TWARDE PIERNIKI: Manigat 22 (3), Amigo 18, 11 zb., Cel 17 (1), Rogić 15 (1), Diduszko 11 oraz Eads 9 (1), Kołodziej 7 91), Janczak 2.
Obie drużyny przegrały trzy ostatnie swoje mecze. Torunianie bronią miejsca w ósemce, Arka marzy, żeby jeszcze o play off powalczyć. Obie drużyny zaczęły od dobrych akcji w ataku i bardzo wielu błędów w defensywie. Niewielką przewagę torunianom zapewnił Manigat, który w 1. kwarcie zdobył 12 pkt. W 5. minucie było 23:13, a goście mieli ponad 70 proc. skuteczności z gry. Pod koniec kwarty gospodarze odpowiedzieli serią celnych "trójek" (5/8) i zmniejszyli straty do punktu.
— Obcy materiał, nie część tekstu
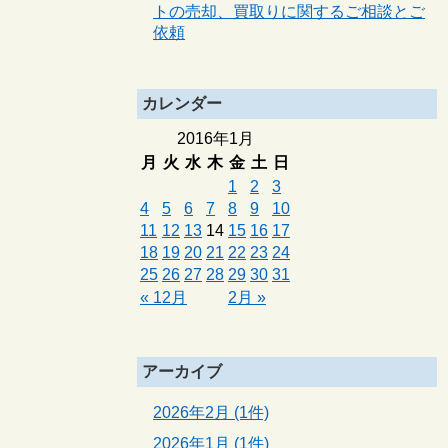
トの売却、買取りに関するご相談とご
依頼
カレンダー
2016年1月
月
火
水
木
金
土
日
1
2
3
4
5
6
7
8
9
10
11
12
13
14
15
16
17
18
19
20
21
22
23
24
25
26
27
28
29
30
31
« 12月
2月 »
アーカイブ
2026年2月 (1件)
2026年1月 (1件)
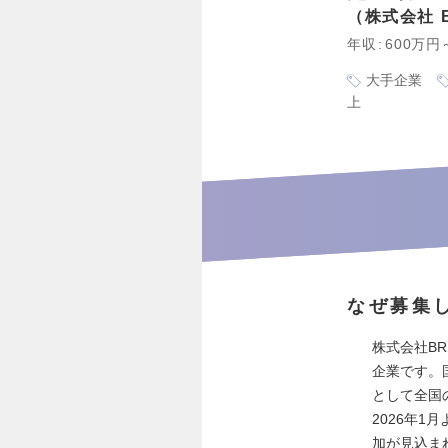
株式会社 BR
年収
600万円
大手企業
上
なぜ募集
株式会社BR
企業です。
として全国
2026年
加が見込ま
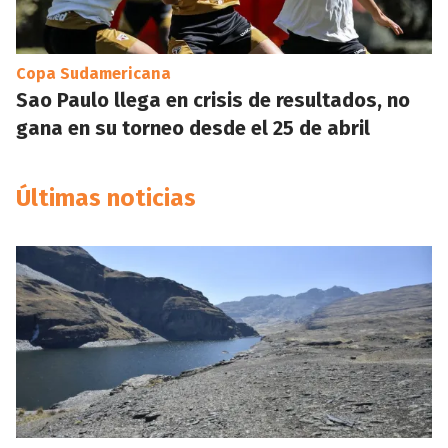
Copa Sudamericana
Sao Paulo llega en crisis de resultados, no
gana en su torneo desde el 25 de abril
Últimas noticias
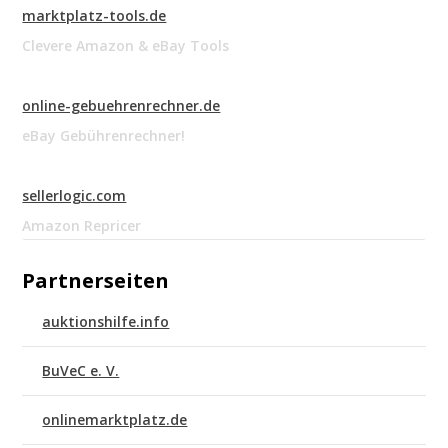
marktplatz-tools.de
Clevere Amazon & eBay Tools
online-gebuehrenrechner.de
eBay Gebührenrechner!
sellerlogic.com
Amazon Repricer
Partnerseiten
auktionshilfe.info
BuVeC e. V.
onlinemarktplatz.de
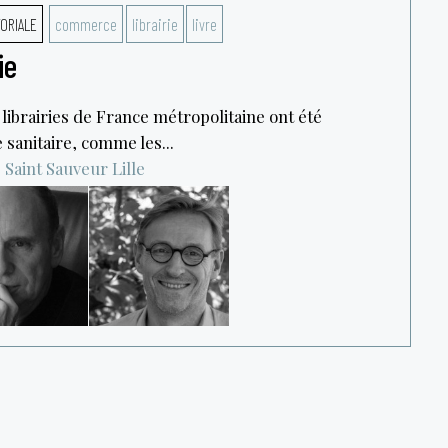
TORIALE
commerce
librairie
livre
ie
 librairies de France métropolitaine ont été
e sanitaire, comme les...
 Saint Sauveur
Lille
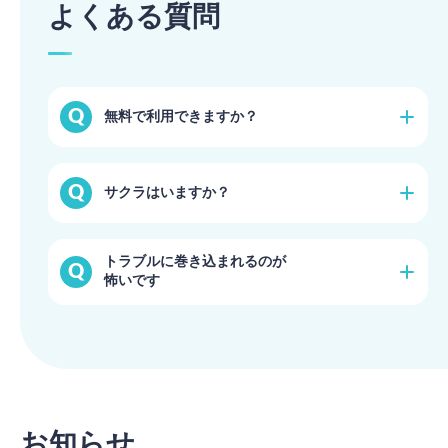
よくある質問
無料で利用できますか？
無料のトライアルプランで始められます。（一部機能
サクラはいますか？
に制限有り）
詳細を見る
登録時の本人確認や、プロフィール写真・証明書の審
トラブルに巻き込まれるのが
査を徹底しておりますのでご安心ください。
怖いです
詳細を見る
ブライダルネットでは安心・安全の取り組みを常に行
っております。活動のガイドラインも定めております
のでご活用ください。
詳細を見る
お知らせ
Wynik 29:30 mówił wszystko o poziomie obrony z obu stron.
Przed przerwą Twarde Pierniki to zdobywały niewielką przewagę, to ją traciły. Brakowało nieco aktywności i punktów ze strony kluczowych polskich graczy (1/2 z gry Cela i 2/3 Diduszko). Na szczęście Eads kontynuował swoją świetną passę w rzutach za 3 i na przerwę torunianie schodzili z przewagę 6 punktów.
Druga połowa zaczęła się od akcji duetu Diduszki i Cela, zwłaszcza ten drugi znalazł jakby dodatkowe siły w przerwie (13 pkt w 3. kwarcie). Torunianie wykorzystywali problemy z faulami środkowych Arki i sporo punktów zdobywali spod kosza, gdzie aktywnością i pomysłami imponował Amigo. W połowie kwarty torunianie uciekli na 13 punktów.
Torunianie dużo lepiej bronili po przerwie, gospodarze za to mieli problemy z nadmiarem fauli i rotacją (kontuzja Musicia, 4 przewinienia Hrycaniuka i Boguckiego). Gospodarze wystawiali kolejnych rezerwowych, a nasz zespół wymuszał coraz więcej strat.
W ostatniej kwarcie torunianie już całkowicie panowali na parkiecie. Wciąż obrona wybijali Arkę z równowagi, a w 34. minucie przewaga przekroczyła 20 punktów. W końcówce rezerwowa piątka gospodarzy niespodziewanie zaczęła odrabiać straty. Arka wygrała fragment meczu 19:3 i przewaga stopniała do 8 punktów.